In this class, we created PCA plots in 2 ways: basic R PCA function and by using the vegan package. The basic R PCA function is not very flexible. With the vegan package, we used the rda() function to create the plot.
To create this data frame, I dropped the first two columns as well as columns 11-19 since those are the variables that are categorical.
aa_dat2 <- aa_dat[-c(1:2, 11:19)]
pca.out <- prcomp(aa_dat2, scale = TRUE)
biplot(pca.out)
scale = TRUE makes the PCA to consider correlations.
rda.out <- vegan :: rda(aa_dat2, scale = TRUE)
rda_scores <- scores(rda.out)
rda_scores
## $species
## PC1 PC2
## vol 0.1292455 -1.21867402
## bulk -0.5240422 -1.00021659
## pol 1.0392368 -0.22161142
## isoelec 0.4272346 -0.51780748
## H2Opho.34 -1.1576058 -0.06083202
## H2Opho.35 -1.1909235 0.07563303
## saaH2O 0.2293130 -1.17930581
## faal.fold -1.0664891 -0.35159129
##
## $sites
## PC1 PC2
## sit1 -0.431697708 1.01348876
## sit2 -0.812161280 0.50497652
## sit3 0.958626669 0.71357979
## sit4 0.941582653 0.22249037
## sit5 -0.867271594 -0.76051369
## sit6 -0.093468837 1.79557675
## sit7 0.643286377 -0.33344292
## sit8 -1.013877712 -0.56001005
## sit9 1.450808627 -0.67736662
## sit10 -0.904499352 -0.52173690
## sit11 -0.668686375 -0.38778285
## sit12 0.462264010 0.53066191
## sit13 0.007416261 0.36866189
## sit14 0.458970843 0.05206945
## sit15 1.580353509 -1.08451465
## sit16 -0.014704047 1.08414678
## sit17 -0.184996200 0.37158066
## sit18 -0.979015329 -0.23223164
## sit19 -0.420924604 -1.37484059
## sit20 -0.112005910 -0.72479295
##
## attr(,"const")
## [1] 3.511243
This plot created from the code below differs from Figure 2.10 in Higgs and Attwood because the points and scale are differnet as well the grouping.

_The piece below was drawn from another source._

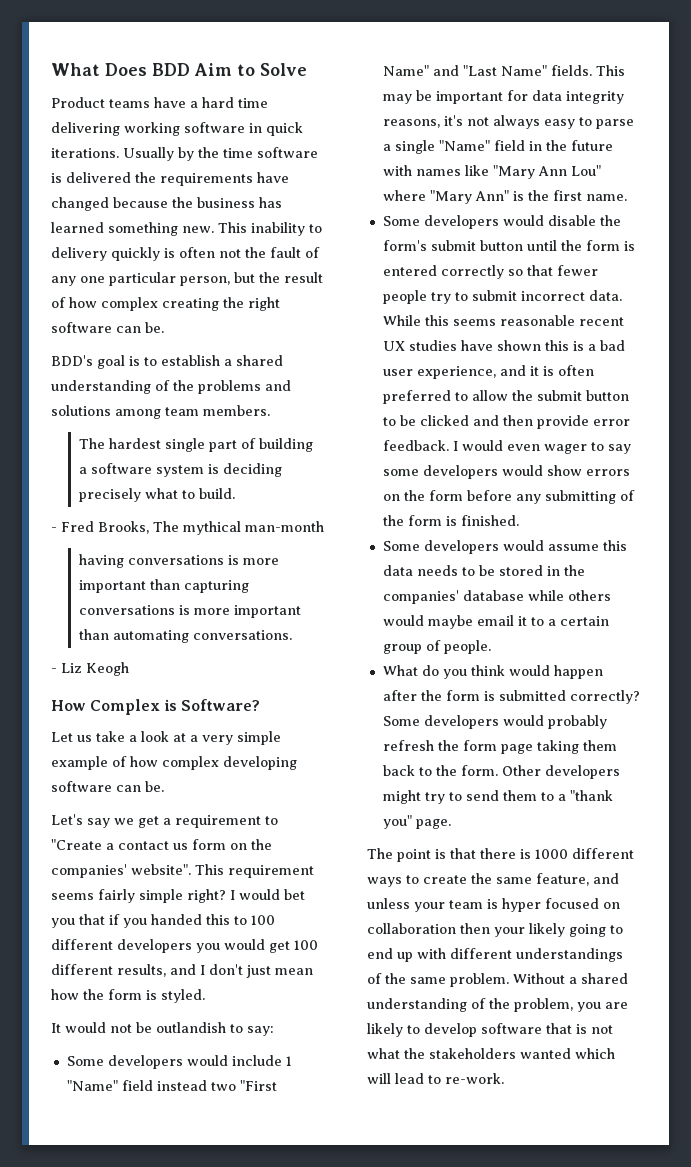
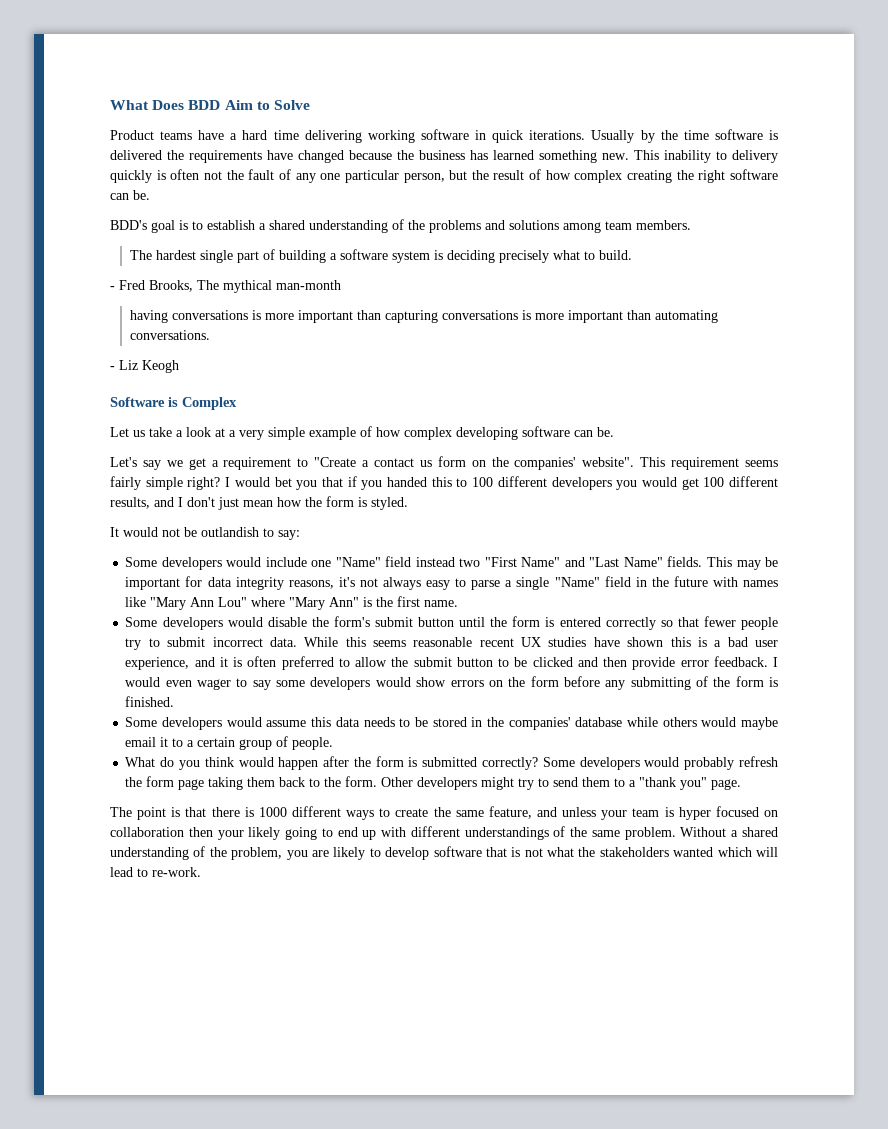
[51,700,86,711] How -> [110,397,178,407] Software is
[163,699,260,711] is Software? -> (237, 403) none
[285,1056,292,1066] 1 -> [311,560,332,567] one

In my graph I chose to group the points by polarity. Additionally, my plot has 2 distinct clusters=, while Figure 2.10 has 4.
biplot(rda.out, display = "sites", col = 0,)

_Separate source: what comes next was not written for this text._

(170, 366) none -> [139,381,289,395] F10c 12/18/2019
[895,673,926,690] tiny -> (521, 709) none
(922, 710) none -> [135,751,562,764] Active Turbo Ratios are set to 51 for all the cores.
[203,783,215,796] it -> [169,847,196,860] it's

orditorp(rda.out, display = "sites", labels = aa_dat$aa, cex = 1.2)
ordihull(rda.out,
group = aa_dat$pol.cat,
col = 1:7,
lty = 1:7,
lwd = c(3,6))
Cluster analysis allows us to understand large data sets by grouping related points into clusters. This allows us to visualize different relationships between the data that may not be obvious just by looking at the data.

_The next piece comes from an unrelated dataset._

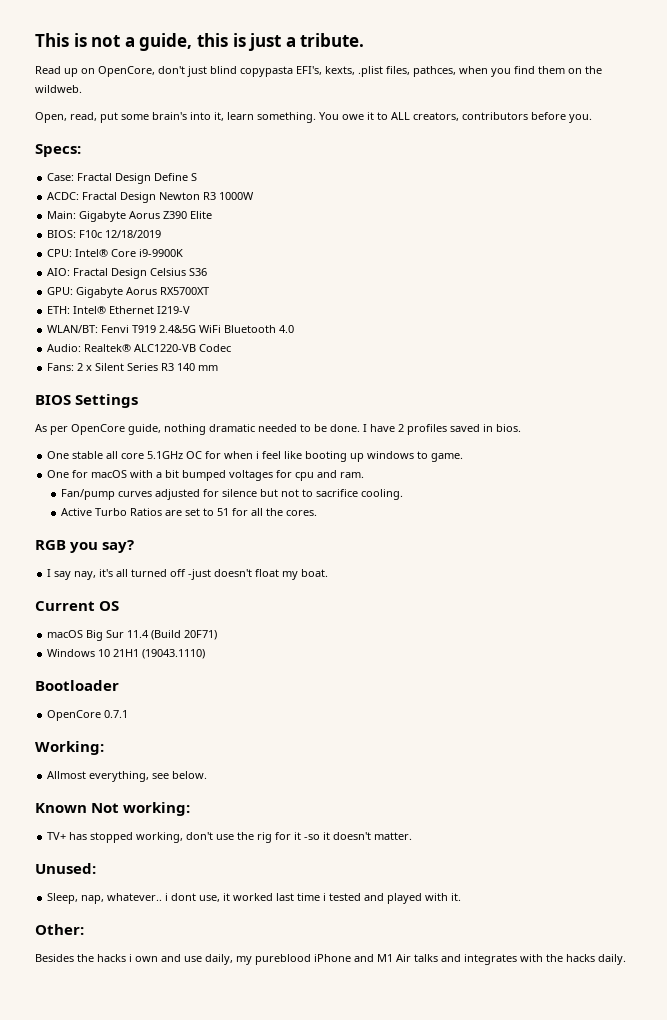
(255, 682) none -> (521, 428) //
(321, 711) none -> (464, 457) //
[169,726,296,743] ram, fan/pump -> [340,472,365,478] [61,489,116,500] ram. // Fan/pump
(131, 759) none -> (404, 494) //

UPGMA uses a pair-wise distance matrix and compares the species, constructing a tree from the smallest distance between the groups of species. It produces a rooted tree.
Adding row names:
row.names(aa_dat2) <- paste(aa_dat$aa, sep = ".")
Euclidean Distance: a measurement of the distance between two points using the pythagorean theorem.
dist_euc <- dist(aa_dat2, method = "euclidean")
creating UPGMA
cluster_euc <- hclust(dist_euc, method = "average") # setting to UPGMA
plotting resulting dendrogram
plot(cluster_euc,hang = -1, cex = 0.5, labels = aa)
There are a few key differences between this dendrogram and Higgs and Attwood’s. Most of the clades are different, which could be due to a different clustering algorithm or could be due to different variables being used.